■ TASK ITEM ■
Emit the entire listing verbatim.

BEGIN WORKING DATA

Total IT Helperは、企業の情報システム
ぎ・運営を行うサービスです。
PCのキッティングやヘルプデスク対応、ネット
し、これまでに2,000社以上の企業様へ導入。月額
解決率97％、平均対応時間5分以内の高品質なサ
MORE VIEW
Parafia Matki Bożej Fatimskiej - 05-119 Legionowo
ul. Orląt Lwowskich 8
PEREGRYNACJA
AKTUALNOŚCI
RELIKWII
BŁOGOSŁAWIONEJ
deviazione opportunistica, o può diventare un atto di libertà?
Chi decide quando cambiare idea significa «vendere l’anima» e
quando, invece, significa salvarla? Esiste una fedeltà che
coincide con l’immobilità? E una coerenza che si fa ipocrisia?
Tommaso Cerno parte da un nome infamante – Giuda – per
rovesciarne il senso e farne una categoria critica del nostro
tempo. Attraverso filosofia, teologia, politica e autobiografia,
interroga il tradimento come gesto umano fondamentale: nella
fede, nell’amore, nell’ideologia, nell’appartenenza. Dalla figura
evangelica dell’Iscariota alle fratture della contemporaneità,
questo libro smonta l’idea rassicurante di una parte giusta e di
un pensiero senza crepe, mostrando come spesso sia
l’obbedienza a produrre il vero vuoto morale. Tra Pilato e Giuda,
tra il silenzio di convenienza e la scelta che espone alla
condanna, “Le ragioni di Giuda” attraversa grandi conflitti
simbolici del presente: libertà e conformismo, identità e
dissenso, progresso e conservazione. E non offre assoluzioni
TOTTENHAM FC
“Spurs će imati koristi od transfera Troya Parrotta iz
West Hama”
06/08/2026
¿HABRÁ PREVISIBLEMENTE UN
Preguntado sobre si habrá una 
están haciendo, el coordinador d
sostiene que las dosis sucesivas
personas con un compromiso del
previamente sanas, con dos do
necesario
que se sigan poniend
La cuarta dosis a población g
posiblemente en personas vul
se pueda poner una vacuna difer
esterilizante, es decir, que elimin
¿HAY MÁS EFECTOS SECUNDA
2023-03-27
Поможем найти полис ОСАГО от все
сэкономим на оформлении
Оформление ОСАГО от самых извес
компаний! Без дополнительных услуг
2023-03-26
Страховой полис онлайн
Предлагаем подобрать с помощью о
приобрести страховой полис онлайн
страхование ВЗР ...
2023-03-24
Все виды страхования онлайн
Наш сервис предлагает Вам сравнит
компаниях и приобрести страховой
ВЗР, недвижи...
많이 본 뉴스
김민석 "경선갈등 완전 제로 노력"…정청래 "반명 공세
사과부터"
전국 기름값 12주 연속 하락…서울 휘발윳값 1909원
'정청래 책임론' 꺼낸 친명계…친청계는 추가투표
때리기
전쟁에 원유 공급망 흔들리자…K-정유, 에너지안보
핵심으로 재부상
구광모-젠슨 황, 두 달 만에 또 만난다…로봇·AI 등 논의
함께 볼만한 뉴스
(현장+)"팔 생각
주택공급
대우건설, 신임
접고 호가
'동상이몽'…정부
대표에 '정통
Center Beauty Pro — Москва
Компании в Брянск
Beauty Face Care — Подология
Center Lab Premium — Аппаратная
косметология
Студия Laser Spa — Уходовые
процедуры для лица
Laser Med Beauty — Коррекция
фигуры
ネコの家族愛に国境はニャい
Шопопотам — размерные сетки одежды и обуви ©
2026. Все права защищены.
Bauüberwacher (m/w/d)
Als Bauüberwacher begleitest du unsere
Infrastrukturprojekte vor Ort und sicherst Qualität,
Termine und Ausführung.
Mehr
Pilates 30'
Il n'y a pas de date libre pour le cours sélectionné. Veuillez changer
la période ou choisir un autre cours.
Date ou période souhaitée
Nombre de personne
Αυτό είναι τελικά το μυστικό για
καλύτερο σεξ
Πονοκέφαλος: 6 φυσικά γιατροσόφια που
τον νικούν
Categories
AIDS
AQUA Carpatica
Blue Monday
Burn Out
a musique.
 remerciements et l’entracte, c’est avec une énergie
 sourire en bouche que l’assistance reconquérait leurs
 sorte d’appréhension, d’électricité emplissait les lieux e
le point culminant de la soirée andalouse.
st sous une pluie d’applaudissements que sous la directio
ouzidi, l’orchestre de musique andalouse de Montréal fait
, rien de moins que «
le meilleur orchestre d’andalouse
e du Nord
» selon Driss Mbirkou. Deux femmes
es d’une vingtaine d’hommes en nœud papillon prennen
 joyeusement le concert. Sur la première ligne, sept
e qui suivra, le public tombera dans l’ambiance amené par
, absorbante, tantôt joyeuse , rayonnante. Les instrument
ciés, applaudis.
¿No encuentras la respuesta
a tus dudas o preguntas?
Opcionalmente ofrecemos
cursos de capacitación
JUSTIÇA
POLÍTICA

END WORKING DATA

■ ANSWER BELOW ■
Total IT Helperは、企業の情報システム
ぎ・運営を行うサービスです。
PCのキッティングやヘルプデスク対応、ネット
し、これまでに2,000社以上の企業様へ導入。月額
解決率97％、平均対応時間5分以内の高品質なサ
MORE VIEW
Parafia Matki Bożej Fatimskiej - 05-119 Legionowo
ul. Orląt Lwowskich 8
PEREGRYNACJA
AKTUALNOŚCI
RELIKWII
BŁOGOSŁAWIONEJ
deviazione opportunistica, o può diventare un atto di libertà?
Chi decide quando cambiare idea significa «vendere l’anima» e
quando, invece, significa salvarla? Esiste una fedeltà che
coincide con l’immobilità? E una coerenza che si fa ipocrisia?
Tommaso Cerno parte da un nome infamante – Giuda – per
rovesciarne il senso e farne una categoria critica del nostro
tempo. Attraverso filosofia, teologia, politica e autobiografia,
interroga il tradimento come gesto umano fondamentale: nella
fede, nell’amore, nell’ideologia, nell’appartenenza. Dalla figura
evangelica dell’Iscariota alle fratture della contemporaneità,
questo libro smonta l’idea rassicurante di una parte giusta e di
un pensiero senza crepe, mostrando come spesso sia
l’obbedienza a produrre il vero vuoto morale. Tra Pilato e Giuda,
tra il silenzio di convenienza e la scelta che espone alla
condanna, “Le ragioni di Giuda” attraversa grandi conflitti
simbolici del presente: libertà e conformismo, identità e
dissenso, progresso e conservazione. E non offre assoluzioni
TOTTENHAM FC
“Spurs će imati koristi od transfera Troya Parrotta iz
West Hama”
06/08/2026
¿HABRÁ PREVISIBLEMENTE UN
Preguntado sobre si habrá una 
están haciendo, el coordinador d
sostiene que las dosis sucesivas
personas con un compromiso del
previamente sanas, con dos do
necesario
que se sigan poniend
La cuarta dosis a población g
posiblemente en personas vul
se pueda poner una vacuna difer
esterilizante, es decir, que elimin
¿HAY MÁS EFECTOS SECUNDA
2023-03-27
Поможем найти полис ОСАГО от все
сэкономим на оформлении
Оформление ОСАГО от самых извес
компаний! Без дополнительных услуг
2023-03-26
Страховой полис онлайн
Предлагаем подобрать с помощью о
приобрести страховой полис онлайн
страхование ВЗР ...
2023-03-24
Все виды страхования онлайн
Наш сервис предлагает Вам сравнит
компаниях и приобрести страховой
ВЗР, недвижи...
많이 본 뉴스
김민석 "경선갈등 완전 제로 노력"…정청래 "반명 공세
사과부터"
전국 기름값 12주 연속 하락…서울 휘발윳값 1909원
'정청래 책임론' 꺼낸 친명계…친청계는 추가투표
때리기
전쟁에 원유 공급망 흔들리자…K-정유, 에너지안보
핵심으로 재부상
구광모-젠슨 황, 두 달 만에 또 만난다…로봇·AI 등 논의
함께 볼만한 뉴스
(현장+)"팔 생각
주택공급
대우건설, 신임
접고 호가
'동상이몽'…정부
대표에 '정통
Center Beauty Pro — Москва
Компании в Брянск
Beauty Face Care — Подология
Center Lab Premium — Аппаратная
косметология
Студия Laser Spa — Уходовые
процедуры для лица
Laser Med Beauty — Коррекция
фигуры
ネコの家族愛に国境はニャい
Шопопотам — размерные сетки одежды и обуви ©
2026. Все права защищены.
Bauüberwacher (m/w/d)
Als Bauüberwacher begleitest du unsere
Infrastrukturprojekte vor Ort und sicherst Qualität,
Termine und Ausführung.
Mehr
Pilates 30'
Il n'y a pas de date libre pour le cours sélectionné. Veuillez changer
la période ou choisir un autre cours.
Date ou période souhaitée
Nombre de personne
Αυτό είναι τελικά το μυστικό για
καλύτερο σεξ
Πονοκέφαλος: 6 φυσικά γιατροσόφια που
τον νικούν
Categories
AIDS
AQUA Carpatica
Blue Monday
Burn Out
a musique.
 remerciements et l’entracte, c’est avec une énergie
 sourire en bouche que l’assistance reconquérait leurs
 sorte d’appréhension, d’électricité emplissait les lieux e
le point culminant de la soirée andalouse.
st sous une pluie d’applaudissements que sous la directio
ouzidi, l’orchestre de musique andalouse de Montréal fait
, rien de moins que «
le meilleur orchestre d’andalouse
e du Nord
» selon Driss Mbirkou. Deux femmes
es d’une vingtaine d’hommes en nœud papillon prennen
 joyeusement le concert. Sur la première ligne, sept
e qui suivra, le public tombera dans l’ambiance amené par
, absorbante, tantôt joyeuse , rayonnante. Les instrument
ciés, applaudis.
¿No encuentras la respuesta
a tus dudas o preguntas?
Opcionalmente ofrecemos
cursos de capacitación
JUSTIÇA
POLÍTICA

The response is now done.